What if the European Union broke up—and nobody bothered to tell you about it? Well, some are speculating that it has already happened.
Of course, the modality of this breakup isn't an ostentatious Inverse Maastricht Treaty. There have been no ribbon cuttings—nor televised photo ops of smiling finance ministers walking across a national border.
There hasn't even been the kind of somber debate, often heard on BBC News or C-SPAN, hashing out the various merits and disadvantages of such proposal.
It just happened—in the course of doing business.
As I observed in a piece about the possibility of a looming fiscal crisis in the United States: "The most powerful force in the universe isn't love: It's the bond markets."
So, how have the bond markets in Europe been driving a breakup inside the Union that few outside the world of sovereign finance have noticed?
In London, the Financial Times blog Alphaville has been exploring just such an idea.
Here's the background:
The second version of the Basel Accords, a set of recommendations set up to help govern the international system of banking, specifies how much capital banks must set aside as a hedge against price deterioration of other assets in their portfolio. The so-called Basel II Accords allows banks to classify government bonds that are rated AA- or higher as a "zero risk" with regard to capital requirements.
Classifying a bond with a "zero risk" weighting means that a bank doesn't have to set aside additional capital when holding a bond. As you might imagine, setting aside capital effectively decreases the rate of return on asset.
For example, imagine that you own a total $200,000 worth of bonds. Now imagine that half the bonds you own are issued by Country A, and half the bonds you own are issued by Country B. In this example, let's say you own equal amounts of both bonds: $100,000 worth of Country A's bonds, and $100,000 worth of Country B's bonds. Both bonds pay an identical 5 percent interest.

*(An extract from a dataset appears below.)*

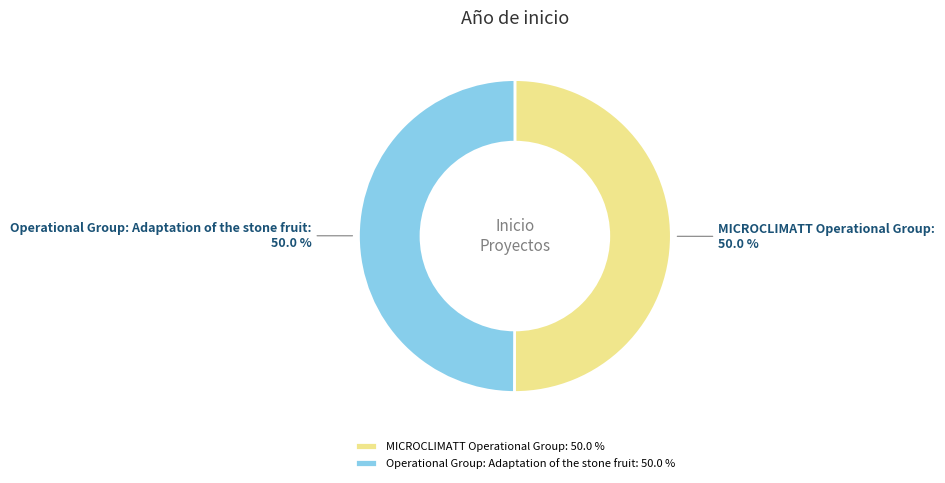

To the nearest percent, what portion does MICROCLIMATT Operational Group represent?

50%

If you had to set aside a 20 percent capital cushion for bond B but not for bond A, you'd only be earning 5 percent interest on $80,000 in principal—which would dramatically lower your yield on Bond B.
Well, what is happening now in the credit markets is essentially a splitting up of the Bond universe.

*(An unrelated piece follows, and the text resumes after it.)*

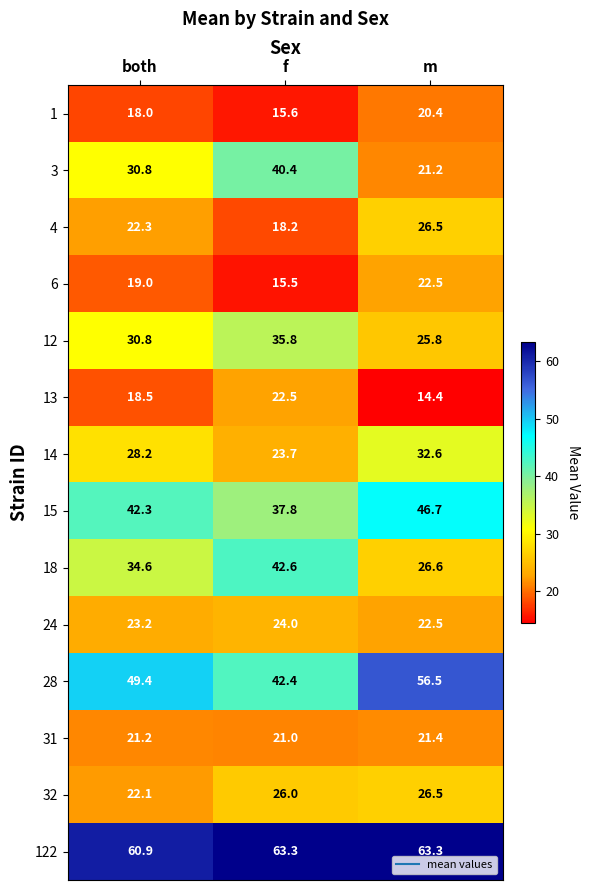

At f, list the series in order from largest to smallest.

122, 18, 28, 3, 15, 12, 32, 24, 14, 13, 31, 4, 1, 6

In the words of The Financial Times blog Alphaville, "Ireland now joins countries rated A+ (Italy) or A- (Portugal) which require a 20 per cent risk weighting for their government bonds. Sovereigns who’ve been junked (sorry about this, Greece) but remain above B-, go all the way to 100 per cent risk weighting."
And, as a consequence of the rating cuts and current regulations, banks within the European Union would likely be disinclined to hold debt of nations with lower credit ratings, because of an inherent disincentive in their risk–hedged rate of return.
With different capital requirements for different nations within the European Union, and banks gravitating towards holding domestic bonds, is it possible that the dream of a truly unified Europe has already fractured beneath the surface? And are the fault lines beginning to deepen and radiate outward?
With,new proposals coming from German Chancellor Angela Merkel , the future direction is difficult to discern.
Alphaville's writers believe that it is possible that Merkel's proposal may "effectively destroyed this system’s gradations"—and lead to further fragmentation within the financial structures of the European Union.